‘OXYMORE’ is a musical journey where Pierre Henry's sounds interact with Jarre's new
composition in a sonic game of mirrors where the creator of Oxygene finds his inverted
doppelganger in ‘OXYMORE’ opening a vortex that sucks the listener into an anachronistic
back-and-forth where analogue and digital find a common playground. The project is inspired by
the French movement ‘musique concrete’ (concrete music) a genre of music composition that
utilises recorded sounds as raw material. The movement was first developed in the 1940s and
went on to revolutionise the way music is produced. With ‘OXYMORE’ Jarre takes this concept
and reinvents it with the tools of today. The album has been conceived as an immersive work in
one of the homes of musique concrete Radio France's ‘Maison de la Radio et de la Musique’

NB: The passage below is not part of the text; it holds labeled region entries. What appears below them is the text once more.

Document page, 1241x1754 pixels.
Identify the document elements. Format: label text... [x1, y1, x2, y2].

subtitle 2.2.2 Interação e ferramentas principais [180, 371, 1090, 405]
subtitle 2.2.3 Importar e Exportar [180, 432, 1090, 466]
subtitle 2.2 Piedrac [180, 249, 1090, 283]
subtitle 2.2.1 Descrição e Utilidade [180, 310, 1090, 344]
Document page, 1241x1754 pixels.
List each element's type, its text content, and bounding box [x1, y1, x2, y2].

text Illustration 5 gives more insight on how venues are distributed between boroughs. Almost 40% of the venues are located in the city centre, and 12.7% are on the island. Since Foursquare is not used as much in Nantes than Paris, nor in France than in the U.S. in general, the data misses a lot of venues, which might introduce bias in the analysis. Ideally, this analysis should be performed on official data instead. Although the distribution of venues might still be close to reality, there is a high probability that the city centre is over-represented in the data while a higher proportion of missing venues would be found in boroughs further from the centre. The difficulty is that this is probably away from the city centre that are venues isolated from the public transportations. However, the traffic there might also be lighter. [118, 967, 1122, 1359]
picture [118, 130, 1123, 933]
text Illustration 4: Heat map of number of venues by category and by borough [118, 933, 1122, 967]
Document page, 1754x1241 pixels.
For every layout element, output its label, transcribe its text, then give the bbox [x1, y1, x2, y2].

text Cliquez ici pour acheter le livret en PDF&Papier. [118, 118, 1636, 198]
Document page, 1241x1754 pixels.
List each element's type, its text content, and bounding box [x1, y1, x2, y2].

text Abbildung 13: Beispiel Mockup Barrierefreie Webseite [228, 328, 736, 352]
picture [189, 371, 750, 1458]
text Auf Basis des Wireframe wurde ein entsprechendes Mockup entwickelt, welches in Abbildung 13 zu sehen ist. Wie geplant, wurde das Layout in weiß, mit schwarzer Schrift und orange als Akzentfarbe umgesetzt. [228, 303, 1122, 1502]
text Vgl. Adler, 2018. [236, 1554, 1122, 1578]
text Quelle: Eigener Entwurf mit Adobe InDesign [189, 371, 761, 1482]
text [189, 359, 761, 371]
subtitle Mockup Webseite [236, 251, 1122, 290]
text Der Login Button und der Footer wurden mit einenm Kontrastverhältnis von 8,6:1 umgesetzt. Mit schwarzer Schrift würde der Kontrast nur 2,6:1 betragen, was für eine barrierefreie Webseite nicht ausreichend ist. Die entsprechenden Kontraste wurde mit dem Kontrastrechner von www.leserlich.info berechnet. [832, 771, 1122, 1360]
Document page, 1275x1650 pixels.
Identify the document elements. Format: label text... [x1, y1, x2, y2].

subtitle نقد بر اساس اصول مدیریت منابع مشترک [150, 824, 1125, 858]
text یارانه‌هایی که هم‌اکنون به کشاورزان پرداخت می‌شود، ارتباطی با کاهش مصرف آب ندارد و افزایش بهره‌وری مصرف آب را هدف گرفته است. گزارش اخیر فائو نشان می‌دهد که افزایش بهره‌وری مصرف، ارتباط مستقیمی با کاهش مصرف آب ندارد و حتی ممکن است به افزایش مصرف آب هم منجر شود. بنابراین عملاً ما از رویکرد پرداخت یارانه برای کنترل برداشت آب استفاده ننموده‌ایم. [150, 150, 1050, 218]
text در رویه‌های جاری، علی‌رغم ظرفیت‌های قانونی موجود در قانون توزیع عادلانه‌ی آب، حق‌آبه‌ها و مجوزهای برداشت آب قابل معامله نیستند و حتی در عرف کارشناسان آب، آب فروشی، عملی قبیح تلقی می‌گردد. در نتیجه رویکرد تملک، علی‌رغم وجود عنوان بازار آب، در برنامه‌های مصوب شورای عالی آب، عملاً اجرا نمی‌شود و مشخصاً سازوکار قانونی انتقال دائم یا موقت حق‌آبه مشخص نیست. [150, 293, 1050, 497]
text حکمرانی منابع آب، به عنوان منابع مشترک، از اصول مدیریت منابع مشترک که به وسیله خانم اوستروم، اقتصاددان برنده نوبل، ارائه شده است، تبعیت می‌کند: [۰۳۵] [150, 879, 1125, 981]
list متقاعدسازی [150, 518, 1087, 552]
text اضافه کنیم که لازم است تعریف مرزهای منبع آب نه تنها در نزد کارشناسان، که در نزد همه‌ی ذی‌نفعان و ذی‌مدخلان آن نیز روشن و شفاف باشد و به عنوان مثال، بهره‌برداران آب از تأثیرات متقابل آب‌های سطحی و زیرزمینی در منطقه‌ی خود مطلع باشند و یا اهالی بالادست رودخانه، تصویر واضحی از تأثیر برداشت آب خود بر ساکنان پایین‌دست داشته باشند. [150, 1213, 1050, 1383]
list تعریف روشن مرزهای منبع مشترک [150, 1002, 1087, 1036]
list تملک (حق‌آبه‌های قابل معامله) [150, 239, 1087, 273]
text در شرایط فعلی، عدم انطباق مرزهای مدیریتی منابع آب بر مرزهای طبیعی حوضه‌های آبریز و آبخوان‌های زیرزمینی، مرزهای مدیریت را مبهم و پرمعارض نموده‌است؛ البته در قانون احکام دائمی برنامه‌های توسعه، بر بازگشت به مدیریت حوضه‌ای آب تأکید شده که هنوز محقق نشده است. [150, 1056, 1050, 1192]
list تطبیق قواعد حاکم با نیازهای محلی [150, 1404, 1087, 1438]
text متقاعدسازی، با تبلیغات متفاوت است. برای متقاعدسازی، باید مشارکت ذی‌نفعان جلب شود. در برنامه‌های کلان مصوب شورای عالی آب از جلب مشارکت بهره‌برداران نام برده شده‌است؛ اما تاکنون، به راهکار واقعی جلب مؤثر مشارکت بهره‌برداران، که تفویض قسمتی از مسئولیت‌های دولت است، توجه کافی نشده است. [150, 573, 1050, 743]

innovation studios (where Jarre first started experimenting with sounds at the start of his
career) in a multi-channel and 3D binaural version. Multi-channel binaural sound will
revolutionise how music is composed mixed and produced placing sounds and textures in space
in 360 degrees and can be easily experienced by any listeners with headphones. ‘OXYMORE’ is
the first commercial release of this stature which pushes the future of musical audio and sound
to this new level. Jarre said: This is a real moment of disruption for audio and sound
recording. OXYMORE is an attempt to illustrate and explore these new ways of linking technology
and music. Today we have technologies which allow us to explore composition in spatial audio
and that opens a whole new experience for us musicians in the creative process. For the
listener too it offers the experience of a more physical and natural way of listening to sound
and music. In real life our audio field is 360 degrees.” OXYMORE has been composed
specifically with the spatial audio experience at heart I even feel that the stereo mix is
even wider itself and that it has gained more space in the process. I’m convinced that this is
how music will be composed and produced in the future. The emotion also for the listener is a
huge next level jump like when we moved from mono to stereo.”